The Sony hackers could easily have been a third party group calling themselves the "Guardians of Peace". The group could be Russian, Iranian, even China? Since there was a retaliatory attack on NK, which disconnected the country from all Internet connections, who did this? The USA? North Korea itself? Russia?
It took some time for the US cyber experts to point the finger at NK. Very little details have been provided to the media about how the evidence points to NK. We just have to believe the US government. This can be a dubious belief. What if, Russia or another entity, did the hack but made it look like it was NK? NK has said it did not do it. This can be a dubious belief. Now, North Korea's Internet connection to the world was disconnected. What if this "hacker entity" did this also, hoping to provoke NK believing it was the USA? I am sure North Korea does not know but firmly believes it was the United States. The whole point to this would be to provoke the USA and North Korea to escalate tensions and mistrust between them resulting in some sort of military action.
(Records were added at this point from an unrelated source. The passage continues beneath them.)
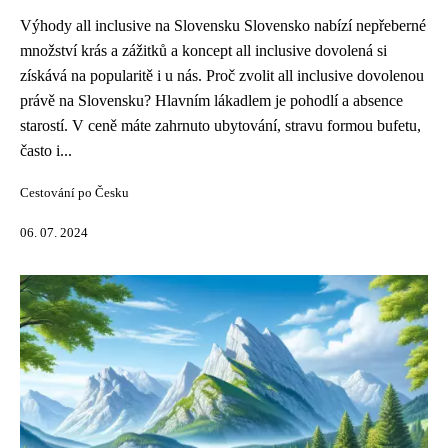
Výhody all inclusive na Slovensku Slovensko nabízí nepřeberné
množství krás a zážitků a koncept all inclusive dovolená si
získává na popularitě i u nás. Proč zvolit all inclusive dovolenou
právě na Slovensku? Hlavním lákadlem je pohodlí a absence
starostí. V ceně máte zahrnuto ubytování, stravu formou bufetu,
často i...
Cestování po Česku
06. 07. 2024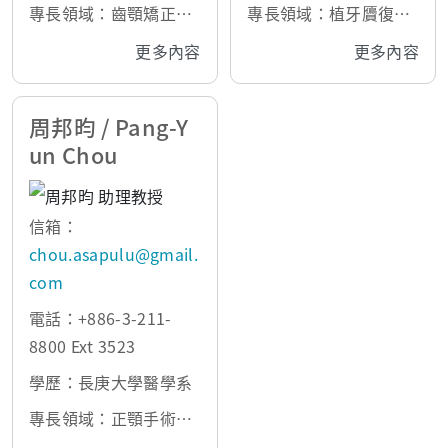
碩士
醫學系博士
專長領域：齒顎矯正，
專長領域：植牙贗復、
口腔組織
頭頸癌口腔重建、大數
更多內容
更多內容
據資料庫分析、轉譯醫
學
周邦昀 / Pang-Y
un Chou
信箱：
chou.asapulu@gmail.
com
電話：+886-3-211-
8800 Ext 3523
學歷：長庚大學醫學系
專長領域：正顎手術、
顏面骨折導航重建手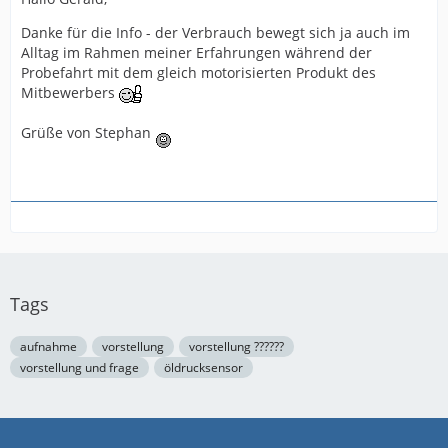
Danke für die Info - der Verbrauch bewegt sich ja auch im
Alltag im Rahmen meiner Erfahrungen während der
Probefahrt mit dem gleich motorisierten Produkt des
Mitbewerbers
Grüße von Stephan
Tags
aufnahme
vorstellung
vorstellung ??????
vorstellung und frage
öldrucksensor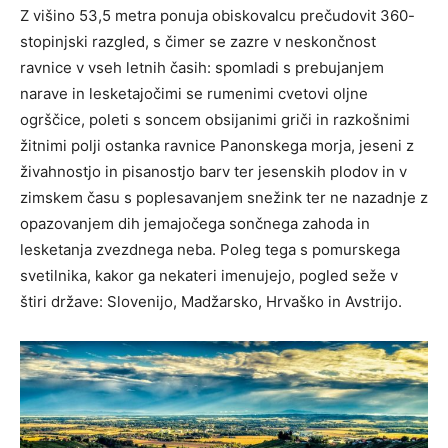
Z višino 53,5 metra ponuja obiskovalcu prečudovit 360-
stopinjski razgled, s čimer se zazre v neskončnost
ravnice v vseh letnih časih: spomladi s prebujanjem
narave in lesketajočimi se rumenimi cvetovi oljne
ogrščice, poleti s soncem obsijanimi griči in razkošnimi
žitnimi polji ostanka ravnice Panonskega morja, jeseni z
živahnostjo in pisanostjo barv ter jesenskih plodov in v
zimskem času s poplesavanjem snežink ter ne nazadnje z
opazovanjem dih jemajočega sončnega zahoda in
lesketanja zvezdnega neba. Poleg tega s pomurskega
svetilnika, kakor ga nekateri imenujejo, pogled seže v
štiri države: Slovenijo, Madžarsko, Hrvaško in Avstrijo.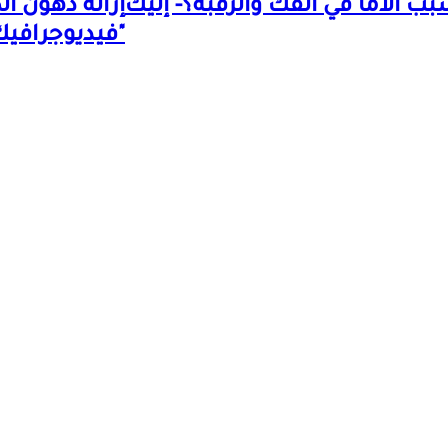
 آلامًا في الفك والرقبة؟- إليك
"فيديوجرافيك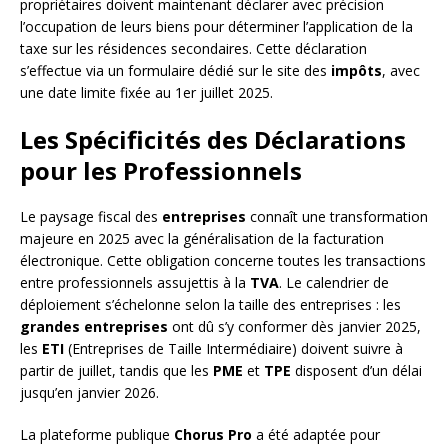
propriétaires doivent maintenant déclarer avec précision
l’occupation de leurs biens pour déterminer l’application de la
taxe sur les résidences secondaires. Cette déclaration
s’effectue via un formulaire dédié sur le site des
impôts
, avec
une date limite fixée au 1er juillet 2025.
Les Spécificités des Déclarations
pour les Professionnels
Le paysage fiscal des
entreprises
connaît une transformation
majeure en 2025 avec la généralisation de la facturation
électronique. Cette obligation concerne toutes les transactions
entre professionnels assujettis à la
TVA
. Le calendrier de
déploiement s’échelonne selon la taille des entreprises : les
grandes entreprises
ont dû s’y conformer dès janvier 2025,
les
ETI
(Entreprises de Taille Intermédiaire) doivent suivre à
partir de juillet, tandis que les
PME
et
TPE
disposent d’un délai
jusqu’en janvier 2026.
La plateforme publique
Chorus Pro
a été adaptée pour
Of course, what if NK disconnected themselves from the Internet on purpose to create a "false" excuse to use military action or other actions against the USA? Entirely plausible. President Obama did say the USA will respond to the Sony hack. Access points to the Internet in NK comes from China. China might have shut off the connection to send NK a message. North Korea could have unplugged itself as a defensive measure from outside attacks. But, the Internet outage there is a Denial of Service to over 1000 North Korean websites. However, the White House cybersecurity coordinator did say Obama wants "to send a deterrence message to North Korea and … and others". The DoS attacks upon North Korean websites spiked over the weekend. But, a hacker group called, LizardSquad, has claimed it did this. They were the same group that hacked Sony playstation servers in 2011.
This makes one now suspect that maybe LizardSquad is also Guardians of Peace since they target Sony for some reason. If so, the third party argument grows. Also, cyber experts agree that North Korea's loss of Internet and how it was done is move how activists would do it rather than how a government would.